▶ Document excerpt
By Marc Rabner, MD, MPH, Director, Clinical Applications, Audacious Inquiry LLC
Twitter: @A_INQ
Video conferencing kept us linked during the pandemic, but there was always something missing. Last week’s State HIT Connect Summit held in Baltimore, Maryland filled the gap with three days of real-life conversations and face-to-face meetings. Seeing partners that I work with daily and weekly in person, some for the first time, was exciting as leaders came together to consider new, post-pandemic ways to partner and support common goals.
Several valuable educational sessions were also the highlight of my week at the Summit with specific focus on how to use data and health IT to share SDOH, support public health, and address healthcare disparities and inequity. For example, Dr. Thomas Mason, Chief Medical Officer at HHS’s Office of National Coordinator (ONC) for HealthIT, noted that health equity is one of the ONC’s top priorities in 2022. Dr. Dora Hughes, Chief Medical Officer for The CMS Innovation Center, also shared work done by CMS to analyze how the Capability Maturity Model Integration (CMMi) advances health equity.
Aneesh Chopra, President, Care Journey and Co-Founder of Hunch Analytics, spoke as part of a panel to a packed general session of Medicaid agency experts to discuss data challenges and opportunities in healthcare. Based on the analogy of a bridge, Vishal Chaudry, Chief Data Officer, Washington State Healthcare Authority, mentioned during the session that medical data resides on one side of the river while SDOH and financial data sit on distant banks. Health data infrastructure exists, but the bridge to connect all the various types of health data has not been built. According to Chopra, “Now is the chance for everyone in the room to lead.”
Panelists also encouraged Medicaid beneficiary engagement through texting, and expanded screening using FHIR, APIs and surveys. Success requires trust, strong underlying data strategy, knowledge of each state’s population, and identifying changes or new programs that will deliver efficiency and positive healthcare change.

▶ Required action 1
In the summit article, in which city was the State HIT Connect Summit held?
▶ Required action 2
Write a continuation of the State HIT Connect Summit article, picking up after its final sentence.
The rows that follow the summit article aren't needed for anything here.

▶ Dataset excerpts
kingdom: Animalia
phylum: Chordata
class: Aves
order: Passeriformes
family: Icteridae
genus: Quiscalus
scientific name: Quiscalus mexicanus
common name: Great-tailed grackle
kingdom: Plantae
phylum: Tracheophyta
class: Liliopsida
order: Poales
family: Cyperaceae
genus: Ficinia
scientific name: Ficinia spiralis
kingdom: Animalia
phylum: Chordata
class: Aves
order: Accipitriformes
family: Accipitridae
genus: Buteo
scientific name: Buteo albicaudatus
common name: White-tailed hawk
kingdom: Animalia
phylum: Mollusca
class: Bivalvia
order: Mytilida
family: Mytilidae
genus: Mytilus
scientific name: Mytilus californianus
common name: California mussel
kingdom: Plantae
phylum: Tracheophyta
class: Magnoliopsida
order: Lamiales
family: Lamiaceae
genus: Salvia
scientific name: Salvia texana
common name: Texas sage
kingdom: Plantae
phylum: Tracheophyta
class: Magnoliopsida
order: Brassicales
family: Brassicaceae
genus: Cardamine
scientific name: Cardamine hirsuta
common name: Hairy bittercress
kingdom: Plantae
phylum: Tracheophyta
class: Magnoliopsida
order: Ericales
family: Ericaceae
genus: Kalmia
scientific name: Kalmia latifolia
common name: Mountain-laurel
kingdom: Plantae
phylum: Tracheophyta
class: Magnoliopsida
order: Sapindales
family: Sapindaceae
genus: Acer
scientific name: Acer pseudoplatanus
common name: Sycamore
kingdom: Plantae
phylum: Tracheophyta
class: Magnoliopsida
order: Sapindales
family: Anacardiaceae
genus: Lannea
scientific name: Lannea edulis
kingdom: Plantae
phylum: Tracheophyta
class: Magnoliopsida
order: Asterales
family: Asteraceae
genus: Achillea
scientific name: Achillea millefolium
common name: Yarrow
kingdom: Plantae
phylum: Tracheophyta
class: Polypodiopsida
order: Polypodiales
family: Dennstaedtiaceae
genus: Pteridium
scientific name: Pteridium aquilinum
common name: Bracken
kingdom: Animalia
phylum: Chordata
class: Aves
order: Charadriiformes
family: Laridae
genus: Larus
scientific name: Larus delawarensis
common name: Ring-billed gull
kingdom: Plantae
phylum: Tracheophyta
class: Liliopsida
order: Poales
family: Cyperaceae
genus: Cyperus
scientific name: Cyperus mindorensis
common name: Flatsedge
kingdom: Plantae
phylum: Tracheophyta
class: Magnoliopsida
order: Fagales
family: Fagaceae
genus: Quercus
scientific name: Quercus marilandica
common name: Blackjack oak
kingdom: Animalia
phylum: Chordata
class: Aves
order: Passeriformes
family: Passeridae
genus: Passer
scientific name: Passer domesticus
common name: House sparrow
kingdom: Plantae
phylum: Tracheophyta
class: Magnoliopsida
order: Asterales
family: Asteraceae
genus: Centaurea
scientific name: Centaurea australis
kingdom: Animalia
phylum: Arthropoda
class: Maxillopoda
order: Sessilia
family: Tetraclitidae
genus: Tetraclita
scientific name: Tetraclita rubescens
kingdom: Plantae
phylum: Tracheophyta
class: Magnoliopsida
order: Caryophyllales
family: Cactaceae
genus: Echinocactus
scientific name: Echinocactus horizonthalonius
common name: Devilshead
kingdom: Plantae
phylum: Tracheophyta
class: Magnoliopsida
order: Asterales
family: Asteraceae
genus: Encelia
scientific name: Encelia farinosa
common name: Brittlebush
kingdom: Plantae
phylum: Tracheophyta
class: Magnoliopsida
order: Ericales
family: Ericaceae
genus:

▶ Expected output 1
Baltimore, Maryland.

▶ Expected output 2
In the Establishing an Equity-Based Interoperable Data Ecosystem to Improve Individual and Community-Health Outcomes session with the Data Access Sectors for Health (DASH), ONC and CMS, Clare Tanner, Program Director, Michigan Public Health Institute, noted that building the conditions and creating the capacities to address well-being and equity depends on trust and relationships, especially across sectors. Technology and data systems that create barriers, work against trust, and can cause more harm than good. Now is the time to ensure technology enhances trust and relationships to serve as a catalyst, and not a barrier.
Public health was another key topic at the 2022 State HIT Connect Summit with a focus on progress across HIEs and Immunization Information Systems (IIS). Prior to the COVID pandemic, many states lacked access to vaccine information. Now there are population-based registries housed in state departments to ensure agencies have more complete data to make better public health decisions. HIEs were important partners in these improvement efforts.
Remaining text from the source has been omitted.